Consegna
Continua l'articolo sui biocarburanti riportato qui sotto, riprendendo subito dopo la sua ultima frase.

Greenpeace: "I biocarburanti sono dannosi per l'ambiente"
di Alessio Pisanò
Secondo uno studio dell'organizzazione ambientalista il biodiesel non solo non abbatte le emissioni di CO2, ma influisce negativamente su cambiamento climatico, deforestazione ed estinzione di specie a rischio. “Bruxelles deve rivedere la sua strategia di sostenibilità energetica”
Causa di cambiamento climatico o rispettosi dell’ambiente? Questo è il dilemma sull’utilizzo dei biocarburanti in Europa. Quando sono stati introdotti sul mercato, dovevano essere la grande panacea per abbattere le emissioni inquinanti nei trasporti sostituendo per sempre i combustibili fossili. Oggi invece i biocarburanti rischiano di rivelarsi la fregatura ambientale più grossa degli ultimi decenni.

Materiale fornito
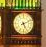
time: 5:11
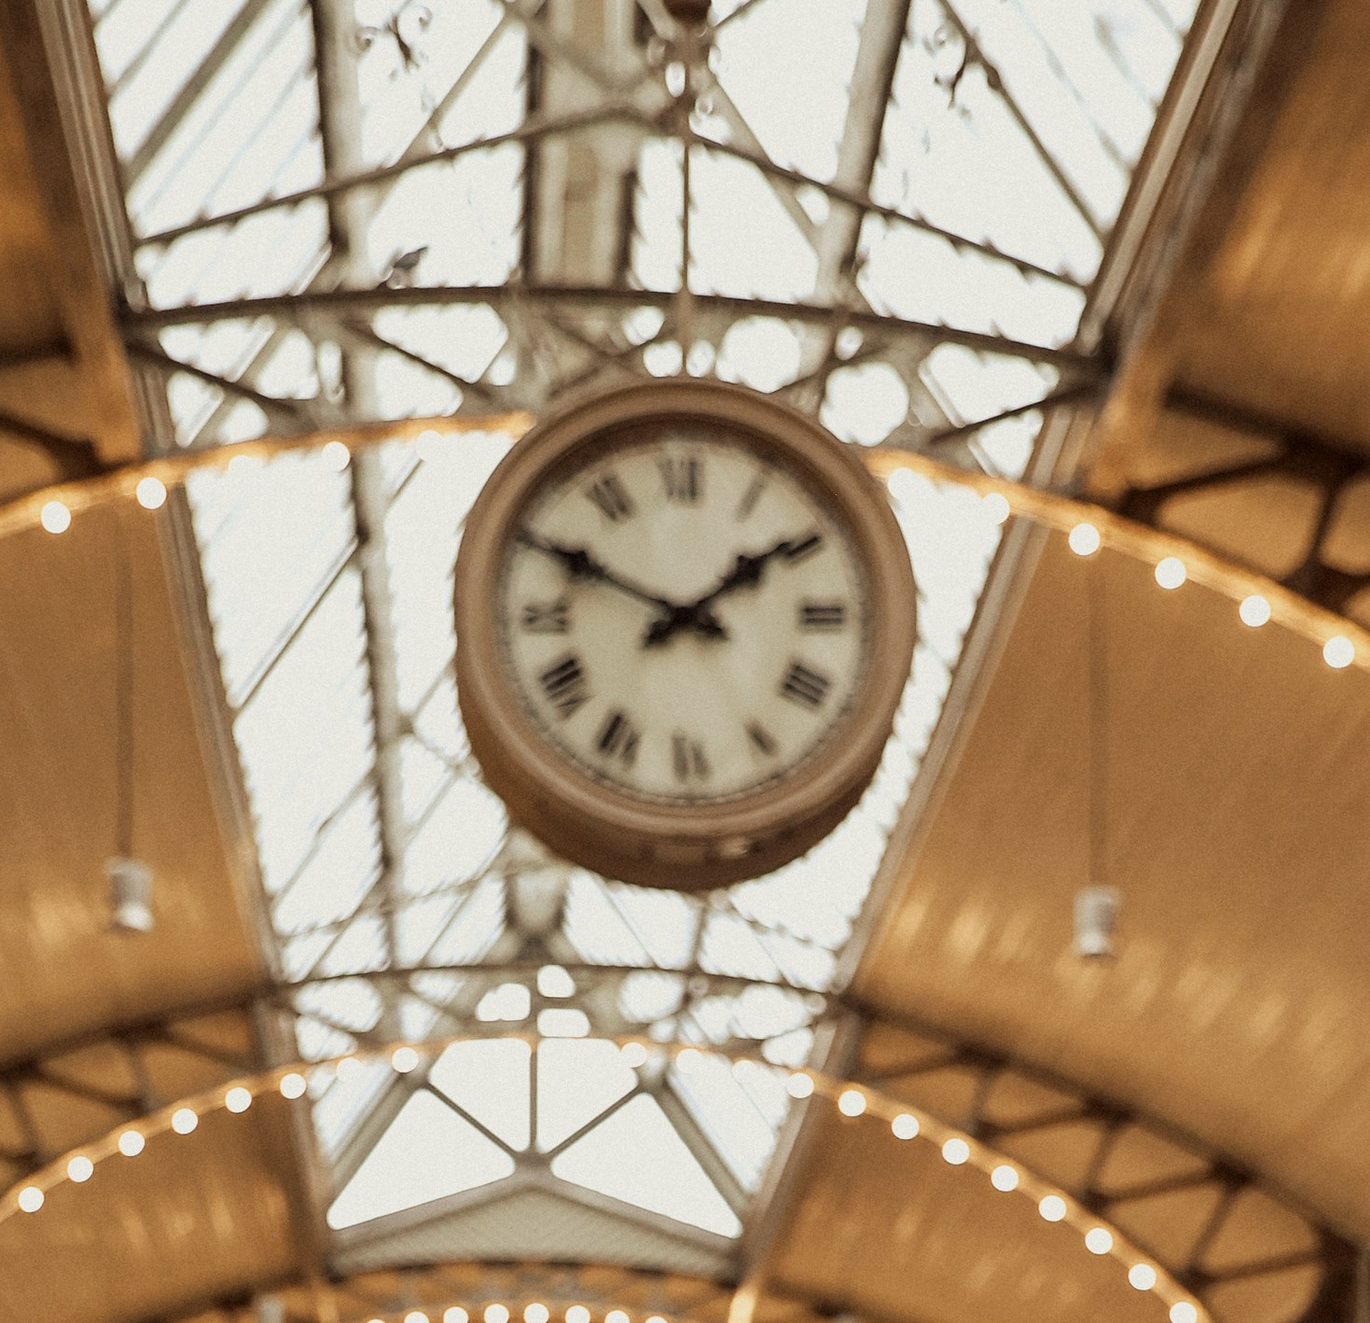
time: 1:50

Svolgimento
Secondo l’ultimo rapporto di Greenpeace “Metti (l’estinzione di) una tigre nel motore”, i biocarburanti non solo non diminuiscono le emissioni di CO2, ma aumentano il cambiamento climatico, la deforestazione e l’estinzione di specie a rischio, come la povera tigre di Sumatra, appunto. L’associazione sostiene che i biocarburanti ricavati da colza, soia e olio di palma, usati per miscelare il diesel venduto in Europa, lo renderebbero addirittura più dannoso dei combustibili fossili.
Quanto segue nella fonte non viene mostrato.